I also participate in several sites across the SE network. What I see is that this site is one of the most difficult ones. It seems that Philosophy Q&A is hard. Why? Because we are not philosophers, in the sense that the idea of this site is not to do philosophy, but to discuss it. Especially, we always encourage people to provide references to their answers.
You're saying in your question here:
[...] nowhere have I seen so many users acting as authorities (prescribing to other users what they should do, discussing questions/answers from the point of view of relevance for the site rather than expressing their own opinion about the content or just appropriately flagging/voting with an explanation).
Discussing the relevance of posts is 1) because of the above, that Philosophy Q&A is hard, and also 2) because it's typical for a beta to still try and find out what posts are well or ill suited for the site.
That being said, you complain about users acting as authorities. I take it that you are partially talking about me, considering our discussion here.

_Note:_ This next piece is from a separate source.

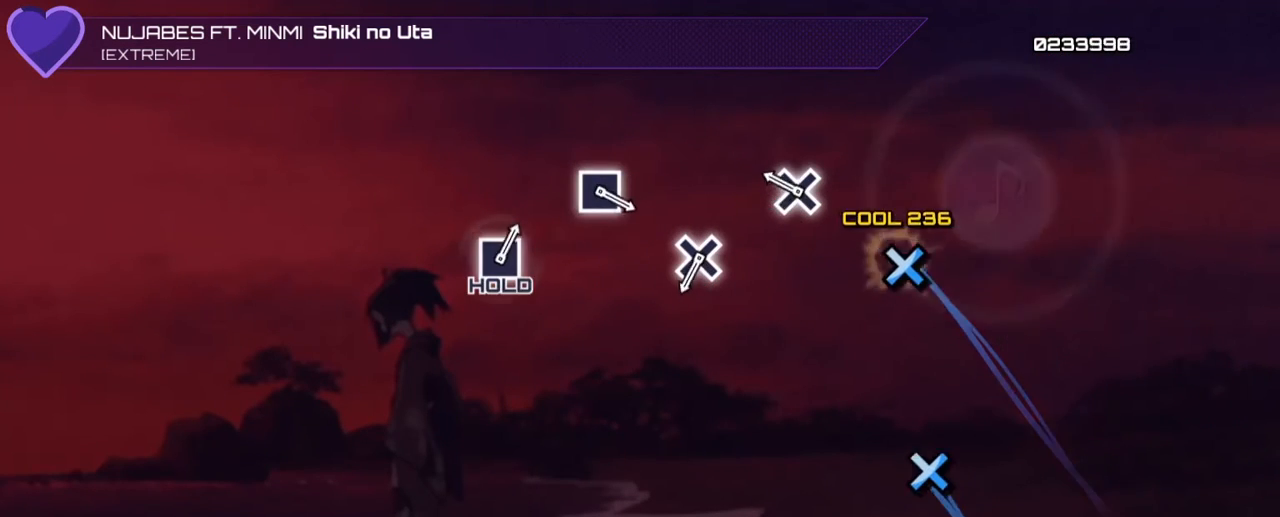
{"buttons": [], "events": [[100, "CIRCLE", "up"], [233, "CROSS", "down"], [433, "CROSS", "up"]]}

For me it's always easier to take an example, so I'll take this one - if this is not what you meant, please tell me, and show another example.
Your answer in question was:
Having free will means nothing more than not knowing yourself what you will do (or will want to do or will try to do) in future. Even if all of your actions are perfectly known beforehand to everybody else but you you still have free will.
My first comment was:
References, argumentation, ...?
Normally I write a longer comment with a link to the help center or meta. In your case I didn't because you had shown before (1, 2) to be quite stubborn anyway. But considering you're active on more SE sites you should know that we like answers to be supported by references. This is also the way it works in most other contexts (e.g. academical).
So basically with this comment I did exactly what you want: I expressed my opinion about the content and flagged the post accordingly. You then started discussing so I supported my claims with three references: 1, 2, 3. Now you can say you find those references irrelevant, but you can hardly call this acting as an authority. I gave you the references to support my claim: meta and the help center. If you want to dismiss a meta post of one of our moderators with score +12/-0 because it's only a meta-question, that's your decision, but it's not really how it works here.
Essentially, I don't really see what you mean. Users acting as authorities? Not really. We provide references to meta and the help center as much as possible to help you write better answers. In this case I invited you to chat to discuss it further, which you for some reason ignored - that's fine though.
Every SE sites has its own ins and outs concerning what are good questions and answers. You can have a million reputation on some other site, if you come here for the first time, you'll have to learn our ins and outs. There's a small vast user base here which is very willing to help you with that. It is the idea of communal work.